House conservatives, particularly members of the Freedom Caucus, have expressed concern over voting on those repeal instructions without a clearer idea of what a replacement would look like, particularly when Republicans would simultaneously be voting to approve the addition of more than $9 trillion in new debt over the next 10 years. GOP leaders argue this budget is just to repeal Obamacare, not to lay out a fiscal blueprint, which is why they took debt projections in line with those from the Congressional Budget Office. But conservatives are worried about the message of rubber-stamping so much new debt.
They’re also worried Republican leaders are rushing a repeal vote without discussing details of their alternative.
On Monday night, the Freedom Caucus emerged from a weekly meeting saying they would urge leaders to delay the vote.
“It’s like saying, ‘I’m going to get in that taxi and make good time, but I don’t know where I’m going,’” said Rep. Mark Meadows (R-N.C.), chairman of the Freedom Caucus. “I want to know where I’m going.”
On Tuesday morning after the conference meeting, however, Meadows was a bit softer about where things stand.
“It is our hope that there will be a lot more specifics that are answered,” he said. “If those specifics are answered, we’re willing to vote today.”
Meadows repeated his call for details on a replacement and the process for that legislation, such as “when are we going to repeal, when we’re going to replace, how long is that process going to take.”
“We just need to make some decisions that perhaps are difficult,” Meadows said, “but we need to go ahead and make those decisions now as a conference.”
Rep. Jim Jordan (R-Ohio), the former Freedom Caucus chairman who still meets with leadership every week as a representative of the group, said there is still a chance House Republicans will delay the Friday repeal vote.
“That’s the calendar, but we’ll be talking about that,” Jordan told The Huffington Post.
GOP leadership appears to be seizing on the overwhelming consensus among Republicans that they want to replace Obamacare while ignoring the disagreement over what to replace it with.

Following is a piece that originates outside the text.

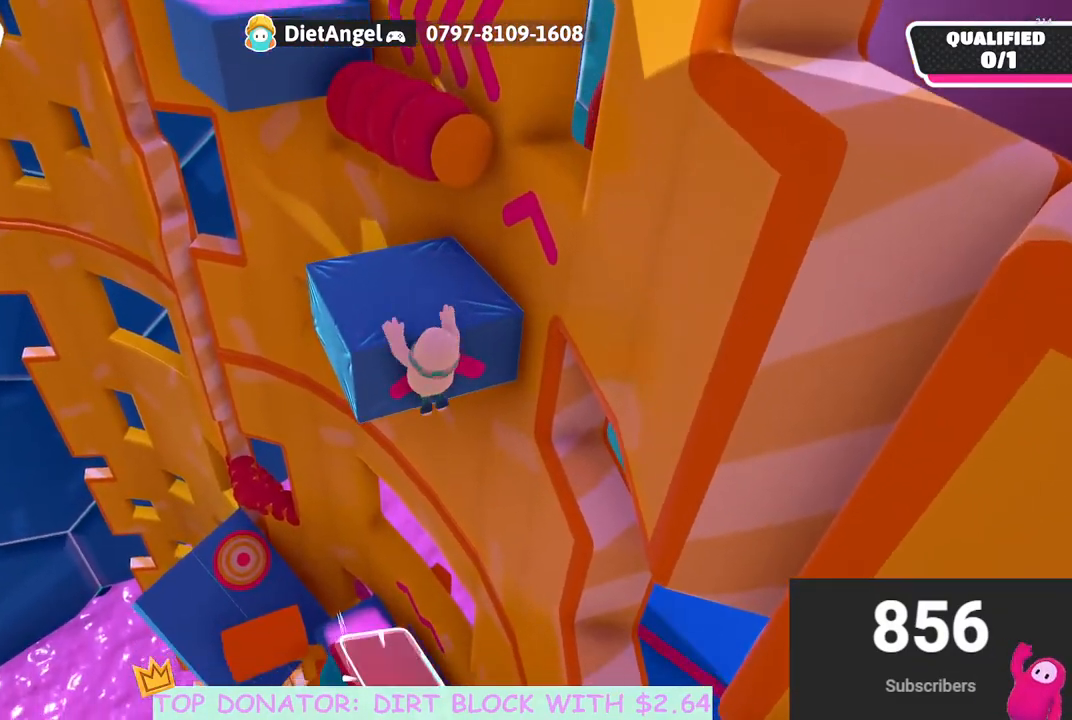
{"buttons": [], "left_stick": "center", "right_stick": "center", "events": [[300, "left_stick", "center"], [467, "R2", "up"]]}
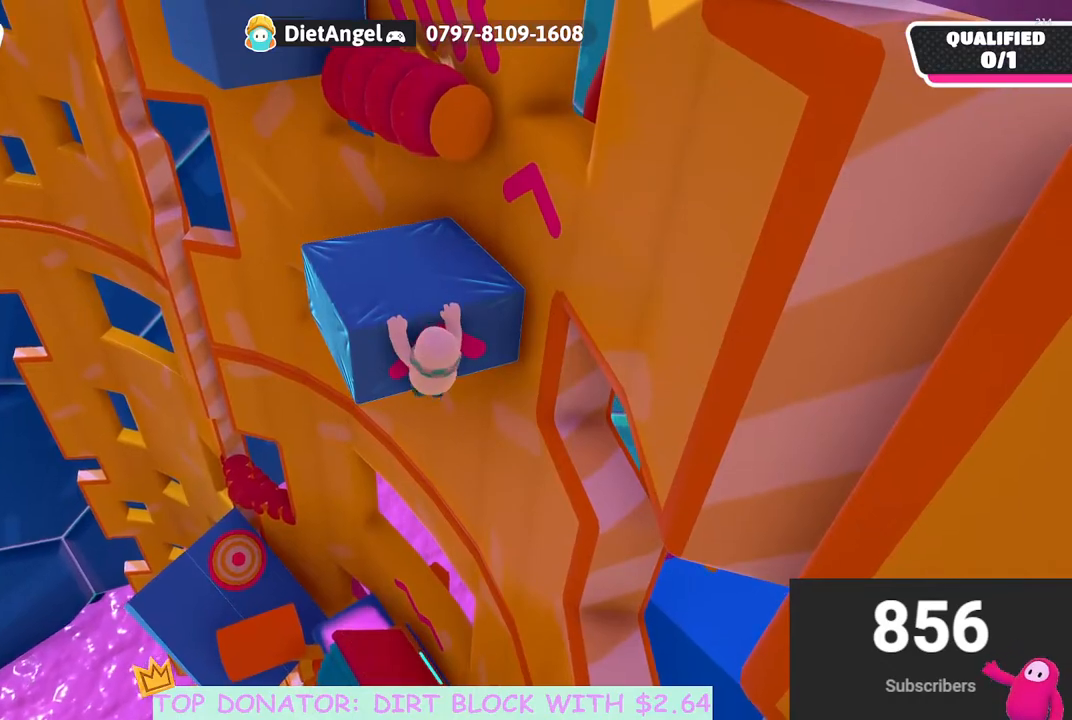
{"buttons": [], "left_stick": "up-right", "right_stick": "center", "events": [[100, "right_stick", "right"], [167, "left_stick", "up-right"], [400, "right_stick", "center"]]}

The No. 4 House Republican, Conference Chairwoman Cathy McMorris Rodgers (R-Wash.), said Tuesday during a leadership press conference that “no one who has coverage because of Obamacare today will lose that coverage.” She also said Republicans would “protect coverage for people with pre-existing conditions” and that “our sons and daughters can stay on their parents’ health insurance until they’re 26.”
That plan sounds a lot like the current version of Obamacare, though there could be a vast difference between protecting coverage for people with pre-existing conditions and ensuring that their premiums and deductibles don’t skyrocket under a new plan with high-risk pools.

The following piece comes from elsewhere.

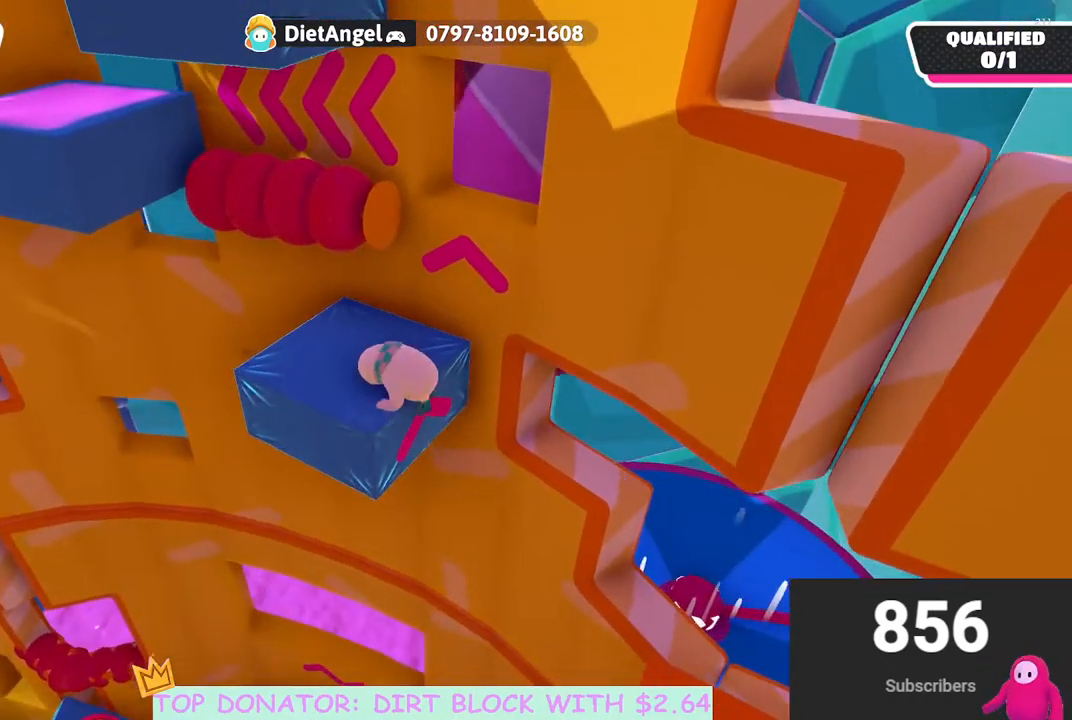
{"buttons": [], "left_stick": "up-right", "right_stick": "center", "events": [[267, "right_stick", "right"], [450, "right_stick", "center"]]}
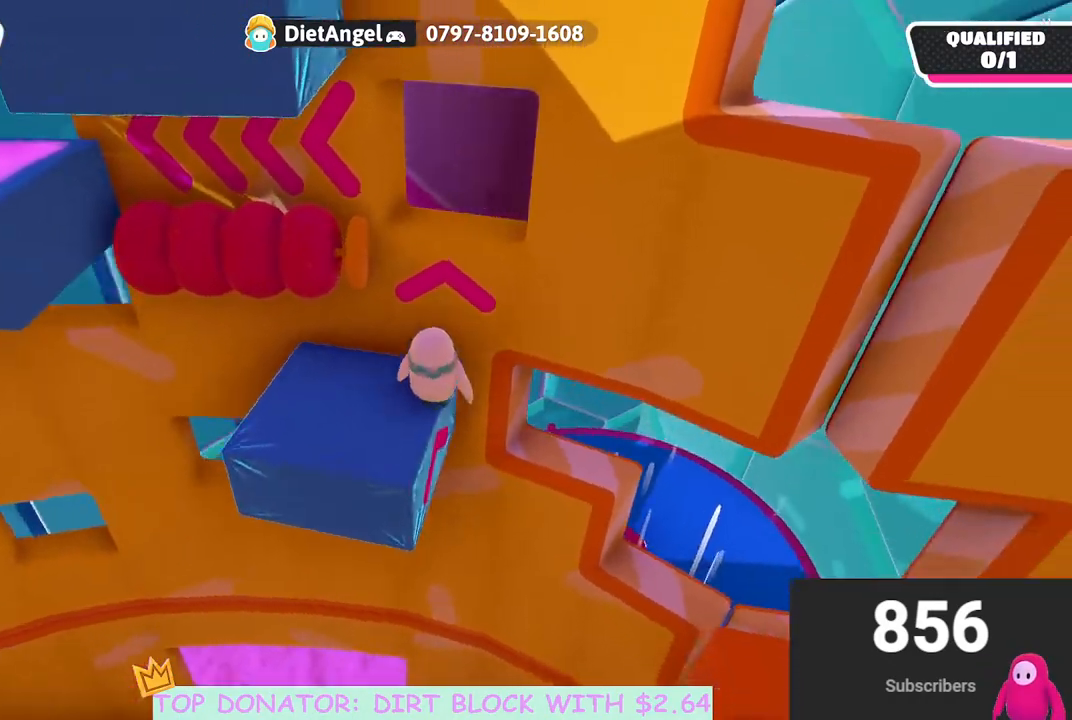
{"buttons": ["A", "R2"], "left_stick": "up", "right_stick": "center", "events": [[33, "left_stick", "up"], [183, "A", "down"], [283, "R2", "down"]]}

Still, it’s much closer to Obamacare than the plans conservatives seem to favor. If you listen to Freedom Caucus member Rep. Mo Brooks (R-Ala.), Republicans don’t need to do much ― or anything ― after repealing Obamacare because the system before the 2010 overhaul would come back.
“As a matter of law, if there is a repeal, then we revert back to the best health care system the world has ever known, and that’s the health care system America had in 2008,” Brooks said Tuesday.
Pressed that the health care system has dramatically changed in those intervening years, and that millions of people would lose their health insurance and people with pre-existing conditions potentially wouldn’t be offered plans, Brooks said other people would see their cost of insurance drop.
“There are pros and cons to everything,” he said. “So the question is: Do you want to continue to force Americans who work for a living to pay for the health care of those who don’t work for a living or don’t work well enough to pay for their own needs?”
Between those very different ends of the Republican spectrum ― one that generally agrees with the basic tenets of Obamacare, and another that believes the problem of insurers not offering sick people health care plans is that those people don’t work hard enough ― leaders are trying to find 218 votes in the House, and, eventually, 60 votes in the Senate.
But the first step is upheaving the health insurance market with a speedy repeal before Congress can ever hold a hearing.
Laura Barron-Lopez contributed reporting.